• **WORK TASK**: Nothing in the data may be altered as it is transcribed.

--- EXERCISE MATERIALS ---

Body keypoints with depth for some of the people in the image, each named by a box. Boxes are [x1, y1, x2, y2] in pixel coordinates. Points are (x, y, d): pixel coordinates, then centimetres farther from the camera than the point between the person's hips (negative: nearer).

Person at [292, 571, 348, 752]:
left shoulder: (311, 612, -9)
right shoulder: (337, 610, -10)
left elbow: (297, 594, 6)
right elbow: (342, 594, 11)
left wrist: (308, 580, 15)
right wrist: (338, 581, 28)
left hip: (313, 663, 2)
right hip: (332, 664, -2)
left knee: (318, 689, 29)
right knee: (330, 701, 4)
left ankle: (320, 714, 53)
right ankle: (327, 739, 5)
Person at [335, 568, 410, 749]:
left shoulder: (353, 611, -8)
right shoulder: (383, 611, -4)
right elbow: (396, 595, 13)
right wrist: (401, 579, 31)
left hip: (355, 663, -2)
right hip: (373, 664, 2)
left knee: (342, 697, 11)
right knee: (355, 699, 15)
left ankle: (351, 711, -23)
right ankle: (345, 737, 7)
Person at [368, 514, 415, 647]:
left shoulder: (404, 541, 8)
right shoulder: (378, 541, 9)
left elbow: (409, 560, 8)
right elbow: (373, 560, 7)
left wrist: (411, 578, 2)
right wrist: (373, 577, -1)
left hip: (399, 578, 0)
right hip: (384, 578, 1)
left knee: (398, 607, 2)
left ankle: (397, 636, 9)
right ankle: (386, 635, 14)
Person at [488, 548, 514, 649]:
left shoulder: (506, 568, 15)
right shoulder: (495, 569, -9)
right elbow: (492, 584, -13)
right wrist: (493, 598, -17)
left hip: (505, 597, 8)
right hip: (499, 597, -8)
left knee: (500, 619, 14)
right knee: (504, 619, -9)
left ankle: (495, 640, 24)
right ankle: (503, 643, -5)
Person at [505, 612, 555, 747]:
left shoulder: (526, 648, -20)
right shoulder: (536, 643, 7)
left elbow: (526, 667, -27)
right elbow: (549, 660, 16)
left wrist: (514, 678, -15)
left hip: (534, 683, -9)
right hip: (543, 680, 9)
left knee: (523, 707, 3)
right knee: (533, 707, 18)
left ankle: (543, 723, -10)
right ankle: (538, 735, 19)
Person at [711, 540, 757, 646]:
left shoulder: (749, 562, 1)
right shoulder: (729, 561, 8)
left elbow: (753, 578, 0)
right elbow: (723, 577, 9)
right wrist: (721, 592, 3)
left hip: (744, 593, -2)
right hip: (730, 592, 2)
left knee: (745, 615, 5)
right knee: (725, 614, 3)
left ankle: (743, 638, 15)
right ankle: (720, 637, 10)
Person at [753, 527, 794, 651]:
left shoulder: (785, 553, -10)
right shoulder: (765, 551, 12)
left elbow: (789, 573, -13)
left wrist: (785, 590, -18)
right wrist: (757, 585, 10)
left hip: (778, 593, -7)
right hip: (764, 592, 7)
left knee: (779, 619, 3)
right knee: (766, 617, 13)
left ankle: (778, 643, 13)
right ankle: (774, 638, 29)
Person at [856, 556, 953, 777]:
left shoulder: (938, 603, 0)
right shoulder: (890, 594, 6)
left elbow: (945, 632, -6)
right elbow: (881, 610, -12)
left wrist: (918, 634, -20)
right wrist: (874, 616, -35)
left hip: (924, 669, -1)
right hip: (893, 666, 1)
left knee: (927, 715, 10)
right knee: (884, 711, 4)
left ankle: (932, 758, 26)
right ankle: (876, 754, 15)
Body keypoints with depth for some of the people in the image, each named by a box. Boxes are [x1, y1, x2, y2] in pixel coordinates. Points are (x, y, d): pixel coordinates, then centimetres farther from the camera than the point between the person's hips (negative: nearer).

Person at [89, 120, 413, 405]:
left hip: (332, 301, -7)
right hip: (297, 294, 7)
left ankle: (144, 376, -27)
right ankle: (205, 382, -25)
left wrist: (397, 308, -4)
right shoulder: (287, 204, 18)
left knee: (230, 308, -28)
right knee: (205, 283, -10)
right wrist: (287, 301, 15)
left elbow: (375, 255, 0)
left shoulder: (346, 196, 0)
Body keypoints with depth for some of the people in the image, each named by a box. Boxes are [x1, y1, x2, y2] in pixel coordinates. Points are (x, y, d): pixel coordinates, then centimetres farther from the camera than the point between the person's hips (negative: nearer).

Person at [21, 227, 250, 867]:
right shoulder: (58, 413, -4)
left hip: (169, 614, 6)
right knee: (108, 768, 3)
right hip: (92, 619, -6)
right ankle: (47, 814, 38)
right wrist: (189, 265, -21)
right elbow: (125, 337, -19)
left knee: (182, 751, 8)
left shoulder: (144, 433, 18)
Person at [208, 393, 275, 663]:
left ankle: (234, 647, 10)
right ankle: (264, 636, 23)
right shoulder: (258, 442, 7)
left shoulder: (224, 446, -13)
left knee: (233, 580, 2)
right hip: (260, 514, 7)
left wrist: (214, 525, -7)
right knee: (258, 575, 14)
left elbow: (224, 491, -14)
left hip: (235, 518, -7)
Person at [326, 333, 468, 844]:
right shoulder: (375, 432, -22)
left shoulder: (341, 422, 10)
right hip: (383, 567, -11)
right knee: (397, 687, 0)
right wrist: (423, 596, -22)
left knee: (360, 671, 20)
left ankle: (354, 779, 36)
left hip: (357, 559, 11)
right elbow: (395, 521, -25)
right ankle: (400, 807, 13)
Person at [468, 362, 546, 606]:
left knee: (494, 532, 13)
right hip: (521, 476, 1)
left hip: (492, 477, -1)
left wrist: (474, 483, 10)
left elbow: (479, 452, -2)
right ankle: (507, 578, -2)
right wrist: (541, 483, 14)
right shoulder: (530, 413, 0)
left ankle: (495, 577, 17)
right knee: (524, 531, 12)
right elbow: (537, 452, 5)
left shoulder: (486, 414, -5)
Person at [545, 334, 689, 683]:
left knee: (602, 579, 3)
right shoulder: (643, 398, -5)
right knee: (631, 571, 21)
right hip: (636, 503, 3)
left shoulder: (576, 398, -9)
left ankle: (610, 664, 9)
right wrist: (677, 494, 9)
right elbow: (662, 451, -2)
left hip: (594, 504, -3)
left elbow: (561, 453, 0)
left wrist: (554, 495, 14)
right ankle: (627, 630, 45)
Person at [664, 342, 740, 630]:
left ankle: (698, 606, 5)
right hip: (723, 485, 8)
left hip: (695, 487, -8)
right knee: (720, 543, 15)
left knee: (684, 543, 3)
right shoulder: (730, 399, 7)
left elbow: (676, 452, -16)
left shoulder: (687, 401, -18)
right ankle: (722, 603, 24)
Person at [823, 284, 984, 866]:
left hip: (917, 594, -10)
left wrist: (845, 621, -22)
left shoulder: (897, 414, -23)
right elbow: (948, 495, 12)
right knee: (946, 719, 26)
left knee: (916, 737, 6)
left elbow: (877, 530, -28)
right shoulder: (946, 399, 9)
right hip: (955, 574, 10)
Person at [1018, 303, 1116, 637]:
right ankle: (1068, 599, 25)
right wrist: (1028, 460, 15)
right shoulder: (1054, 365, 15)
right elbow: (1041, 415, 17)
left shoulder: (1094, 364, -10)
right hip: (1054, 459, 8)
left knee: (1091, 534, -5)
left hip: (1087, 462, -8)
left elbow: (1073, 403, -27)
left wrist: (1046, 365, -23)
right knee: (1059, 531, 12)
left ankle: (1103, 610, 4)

---

• **YOUR SOLUTION**:
Body keypoints with depth for some of the people in the image, each named by a box. Boxes are [x1, y1, x2, y2] in pixel coordinates. Points are (x, y, d): pixel coordinates, then centimetres farther from the camera than the point between the person's hips (negative: nearer).

Person at [292, 571, 348, 752]:
left shoulder: (311, 612, -9)
right shoulder: (337, 610, -10)
left elbow: (297, 594, 6)
right elbow: (342, 594, 11)
left wrist: (308, 580, 15)
right wrist: (338, 581, 28)
left hip: (313, 663, 2)
right hip: (332, 664, -2)
left knee: (318, 689, 29)
right knee: (330, 701, 4)
left ankle: (320, 714, 53)
right ankle: (327, 739, 5)
Person at [335, 568, 410, 749]:
left shoulder: (353, 611, -8)
right shoulder: (383, 611, -4)
right elbow: (396, 595, 13)
right wrist: (401, 579, 31)
left hip: (355, 663, -2)
right hip: (373, 664, 2)
left knee: (342, 697, 11)
right knee: (355, 699, 15)
left ankle: (351, 711, -23)
right ankle: (345, 737, 7)
Person at [368, 514, 415, 647]:
left shoulder: (404, 541, 8)
right shoulder: (378, 541, 9)
left elbow: (409, 560, 8)
right elbow: (373, 560, 7)
left wrist: (411, 578, 2)
right wrist: (373, 577, -1)
left hip: (399, 578, 0)
right hip: (384, 578, 1)
left knee: (398, 607, 2)
left ankle: (397, 636, 9)
right ankle: (386, 635, 14)
Person at [488, 548, 514, 649]:
left shoulder: (506, 568, 15)
right shoulder: (495, 569, -9)
right elbow: (492, 584, -13)
right wrist: (493, 598, -17)
left hip: (505, 597, 8)
right hip: (499, 597, -8)
left knee: (500, 619, 14)
right knee: (504, 619, -9)
left ankle: (495, 640, 24)
right ankle: (503, 643, -5)
Person at [505, 612, 555, 747]:
left shoulder: (526, 648, -20)
right shoulder: (536, 643, 7)
left elbow: (526, 667, -27)
right elbow: (549, 660, 16)
left wrist: (514, 678, -15)
left hip: (534, 683, -9)
right hip: (543, 680, 9)
left knee: (523, 707, 3)
right knee: (533, 707, 18)
left ankle: (543, 723, -10)
right ankle: (538, 735, 19)
Person at [711, 540, 757, 646]:
left shoulder: (749, 562, 1)
right shoulder: (729, 561, 8)
left elbow: (753, 578, 0)
right elbow: (723, 577, 9)
right wrist: (721, 592, 3)
left hip: (744, 593, -2)
right hip: (730, 592, 2)
left knee: (745, 615, 5)
right knee: (725, 614, 3)
left ankle: (743, 638, 15)
right ankle: (720, 637, 10)
Person at [753, 527, 794, 651]:
left shoulder: (785, 553, -10)
right shoulder: (765, 551, 12)
left elbow: (789, 573, -13)
left wrist: (785, 590, -18)
right wrist: (757, 585, 10)
left hip: (778, 593, -7)
right hip: (764, 592, 7)
left knee: (779, 619, 3)
right knee: (766, 617, 13)
left ankle: (778, 643, 13)
right ankle: (774, 638, 29)
Person at [856, 556, 953, 777]:
left shoulder: (938, 603, 0)
right shoulder: (890, 594, 6)
left elbow: (945, 632, -6)
right elbow: (881, 610, -12)
left wrist: (918, 634, -20)
right wrist: (874, 616, -35)
left hip: (924, 669, -1)
right hip: (893, 666, 1)
left knee: (927, 715, 10)
right knee: (884, 711, 4)
left ankle: (932, 758, 26)
right ankle: (876, 754, 15)
Body keypoints with depth for some of the people in the image, each named by a box. Boxes are [x1, y1, x2, y2] in pixel coordinates. Points are (x, y, d): pixel coordinates, then centimetres farther from the camera than the point between the person's hips (negative: nearer).

Person at [89, 120, 413, 405]:
left hip: (332, 301, -7)
right hip: (297, 294, 7)
left ankle: (144, 376, -27)
right ankle: (205, 382, -25)
left wrist: (397, 308, -4)
right shoulder: (287, 204, 18)
left knee: (230, 308, -28)
right knee: (205, 283, -10)
right wrist: (287, 301, 15)
left elbow: (375, 255, 0)
left shoulder: (346, 196, 0)
Body keypoints with depth for some of the people in the image, each named by a box. Boxes are [x1, y1, x2, y2] in pixel coordinates. Points are (x, y, d): pixel coordinates, then centimetres farther from the camera than the point between the person's hips (negative: nearer).

Person at [21, 227, 250, 867]:
right shoulder: (58, 413, -4)
left hip: (169, 614, 6)
right knee: (108, 768, 3)
right hip: (92, 619, -6)
right ankle: (47, 814, 38)
right wrist: (189, 265, -21)
right elbow: (125, 337, -19)
left knee: (182, 751, 8)
left shoulder: (144, 433, 18)
Person at [208, 393, 275, 663]:
left ankle: (234, 647, 10)
right ankle: (264, 636, 23)
right shoulder: (258, 442, 7)
left shoulder: (224, 446, -13)
left knee: (233, 580, 2)
right hip: (260, 514, 7)
left wrist: (214, 525, -7)
right knee: (258, 575, 14)
left elbow: (224, 491, -14)
left hip: (235, 518, -7)
Person at [326, 333, 468, 844]:
right shoulder: (375, 432, -22)
left shoulder: (341, 422, 10)
right hip: (383, 567, -11)
right knee: (397, 687, 0)
right wrist: (423, 596, -22)
left knee: (360, 671, 20)
left ankle: (354, 779, 36)
left hip: (357, 559, 11)
right elbow: (395, 521, -25)
right ankle: (400, 807, 13)
Person at [468, 362, 546, 606]:
left knee: (494, 532, 13)
right hip: (521, 476, 1)
left hip: (492, 477, -1)
left wrist: (474, 483, 10)
left elbow: (479, 452, -2)
right ankle: (507, 578, -2)
right wrist: (541, 483, 14)
right shoulder: (530, 413, 0)
left ankle: (495, 577, 17)
right knee: (524, 531, 12)
right elbow: (537, 452, 5)
left shoulder: (486, 414, -5)
Person at [545, 334, 689, 683]:
left knee: (602, 579, 3)
right shoulder: (643, 398, -5)
right knee: (631, 571, 21)
right hip: (636, 503, 3)
left shoulder: (576, 398, -9)
left ankle: (610, 664, 9)
right wrist: (677, 494, 9)
right elbow: (662, 451, -2)
left hip: (594, 504, -3)
left elbow: (561, 453, 0)
left wrist: (554, 495, 14)
right ankle: (627, 630, 45)
Person at [664, 342, 740, 630]:
left ankle: (698, 606, 5)
right hip: (723, 485, 8)
left hip: (695, 487, -8)
right knee: (720, 543, 15)
left knee: (684, 543, 3)
right shoulder: (730, 399, 7)
left elbow: (676, 452, -16)
left shoulder: (687, 401, -18)
right ankle: (722, 603, 24)
Person at [823, 284, 984, 866]:
left hip: (917, 594, -10)
left wrist: (845, 621, -22)
left shoulder: (897, 414, -23)
right elbow: (948, 495, 12)
right knee: (946, 719, 26)
left knee: (916, 737, 6)
left elbow: (877, 530, -28)
right shoulder: (946, 399, 9)
right hip: (955, 574, 10)
Person at [1018, 303, 1116, 637]:
right ankle: (1068, 599, 25)
right wrist: (1028, 460, 15)
right shoulder: (1054, 365, 15)
right elbow: (1041, 415, 17)
left shoulder: (1094, 364, -10)
right hip: (1054, 459, 8)
left knee: (1091, 534, -5)
left hip: (1087, 462, -8)
left elbow: (1073, 403, -27)
left wrist: (1046, 365, -23)
right knee: (1059, 531, 12)
left ankle: (1103, 610, 4)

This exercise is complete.